By Phil Ferolito
Yakima Herald-Republic
YAKIMA, Wash. — A Yakima County Superior Court judge has ruled that a jail inmate’s constitutional rights were violated because recorded phone calls to his attorney were listened to by the county prosecutor’s office and a sheriff’s detective.
In his ruling Wednesday, Judge Douglas Federspiel granted Daniel Woolem’s motion to dismiss several felony drug and stolen property charges because his attorney-client privilege was violated.
Prosecuting Attorney Jim Hagarty didn’t return phone calls Wednesday afternoon seeking comment.
Woolem’s attorney, Ricardo Hernandez, said the ruling was unprecedented locally.
“This is huge,” he said.
Federspiel made his ruling after a special investigator — former Yakima County prosecuting attorney and retired U.S. Attorney Jeff Sullivan — was brought in to determine the facts of the case. The judge reached his conclusions based on Sullivan’s report and testimony given at a two-day hearing this week.
“Under the limited, unique and specific facts of this case based upon this record, it is the court’s opinion that of the available remedies, the only meaningful and appropriate remedy that addresses the violation of the defendant’s right to counsel is the dismissal of the pending charges against Mr. Woolem,” Federspiel wrote in his order dismissing the charges.
Officials disclosed last summer that there was eavesdropping on calls in May 2011 between Woolem and his attorney at the time, Tim Schoenrock. After the disclosure, Federspiel appointed Sullivan to investigate.
It was the second time that an investigation was launched into eavesdropping of calls between an inmate and his attorney. The first case involved Kevin Harper, the prime suspect in the February 2011 Goggin family triple homicide. That investigation was called off after Harper reached a deal with prosecutors to plead guilty to lesser charges and have homicide charges dropped.
The county jail has a phone system that can record all telephone calls involving inmates, and they are warned that their calls are recorded. However, a jail official testified that inmates are also told that calls with their attorneys will not be recorded. Inmates are informed of that exemption verbally and in writing.
The Department of Corrections maintains a list of attorneys and phone numbers that are blocked from recordings. However, evidence in Woolem’s case revealed no effort by the department to inform lawyers of the recording system. Rather, “The evidence on this record established only that the information was unwritten and disseminated by local counsel through word of mouth,” Federspiel wrote.
Those authorized to listen to recordings are issued computer user names and passwords for access, and that information is not to be shared. The Department of Corrections says that “individuals receiving user names and passwords were not to share (them) with any other employee of Yakima County or any other governmental agency,” Federspiel wrote.
If a recorded call between an inmate and attorney is listened to, the department requires that the eavesdropping be stopped as soon as those authorized to listen realize an attorney is on the line.
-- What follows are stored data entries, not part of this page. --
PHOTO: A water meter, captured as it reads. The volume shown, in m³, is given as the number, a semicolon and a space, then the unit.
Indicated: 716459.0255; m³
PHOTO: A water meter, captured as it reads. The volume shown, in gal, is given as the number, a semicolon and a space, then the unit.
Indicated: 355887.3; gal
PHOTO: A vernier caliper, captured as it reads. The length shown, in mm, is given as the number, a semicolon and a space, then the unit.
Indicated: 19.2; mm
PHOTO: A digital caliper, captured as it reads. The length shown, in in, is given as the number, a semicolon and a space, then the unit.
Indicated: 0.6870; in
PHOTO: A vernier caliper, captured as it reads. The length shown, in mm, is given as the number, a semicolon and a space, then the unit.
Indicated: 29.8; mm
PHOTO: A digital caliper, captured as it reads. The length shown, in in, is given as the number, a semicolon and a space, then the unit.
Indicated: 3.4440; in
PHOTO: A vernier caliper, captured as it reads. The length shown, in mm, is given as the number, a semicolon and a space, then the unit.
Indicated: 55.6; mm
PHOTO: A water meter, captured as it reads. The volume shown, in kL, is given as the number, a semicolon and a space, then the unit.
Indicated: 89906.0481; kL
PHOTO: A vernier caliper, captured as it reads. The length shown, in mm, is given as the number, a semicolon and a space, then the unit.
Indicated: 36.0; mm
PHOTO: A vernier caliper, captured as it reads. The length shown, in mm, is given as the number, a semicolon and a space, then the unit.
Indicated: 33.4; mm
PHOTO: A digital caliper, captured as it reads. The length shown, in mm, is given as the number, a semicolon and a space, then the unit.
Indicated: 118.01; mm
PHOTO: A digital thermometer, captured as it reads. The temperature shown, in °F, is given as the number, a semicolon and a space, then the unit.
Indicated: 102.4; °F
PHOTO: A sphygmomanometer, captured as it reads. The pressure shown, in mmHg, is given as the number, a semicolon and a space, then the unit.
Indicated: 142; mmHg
The phone calls between Woolem and Schoenrock were made at a time that prosecutors were becoming increasingly concerned about the attorney’s failure to show up for court dates and an appearance that he was “under the influence of drugs when he did appear,” the judge wrote.
A recording of the first call in question, from May 3, 2011, was listened to that same day by Detective Robert Tucker. Tucker said he stopped listening as soon as he realized an attorney was involved, and he said he reported the eavesdropping to the prosecutor’s office.
“However, a transcript provided by Special Master Sullivan indicates that the access went well beyond what should have been the first indication that the conversation was an attorney-client communication,” Federspiel wrote.
The other two calls, on May 7 and May 9, 2011, were accessed in September of that year by someone using Hagarty’s user name and password. Hagarty said he did not listen to the recordings, and that he may have authorized someone in his office to use his user name and password. Neither Sullivan nor Hagarty was able to determine who accessed the calls, and no one stepped forward to admit they had done so, Federspiel wrote.
Hernandez, Woolem’s current attorney, said: “Basically, there was a severe breakdown in the security system. There should have been someone to take responsibility for those calls and there wasn’t.”
Federspiel’s ruling noted that the last two calls were accessed on the same day — Sept. 30 — that Schoenrock was arrested for driving with a suspended license and taken into custody. Later, he was charged with possession of stolen property.
Hernandez said he saw a direct correlation between those calls and incidents surrounding Schoenrock’s investigation and arrest.
“All these little investigations of Schoenrock were going around at the time of these calls,” Hernandez said.
Since the Woolem phone calls came to light, the Corrections Department revoked automatic access to recordings by the sheriff’s office and Yakima police, requiring both agencies to have requests for access screened by county prosecutors. Also, Federspiel noted, the prosecutor’s office has changed its internal policies regarding user names and access to the inmate phone system.
The judge wrote that prosecutors asked him to infer that “access was accidental.” However, Federspiel concluded based on evidence and the credibility of witnesses under oath “that the access was an intentional, deliberate and purposeful access to the conversations between Mr. Schoenrock and Mr. Woolem.”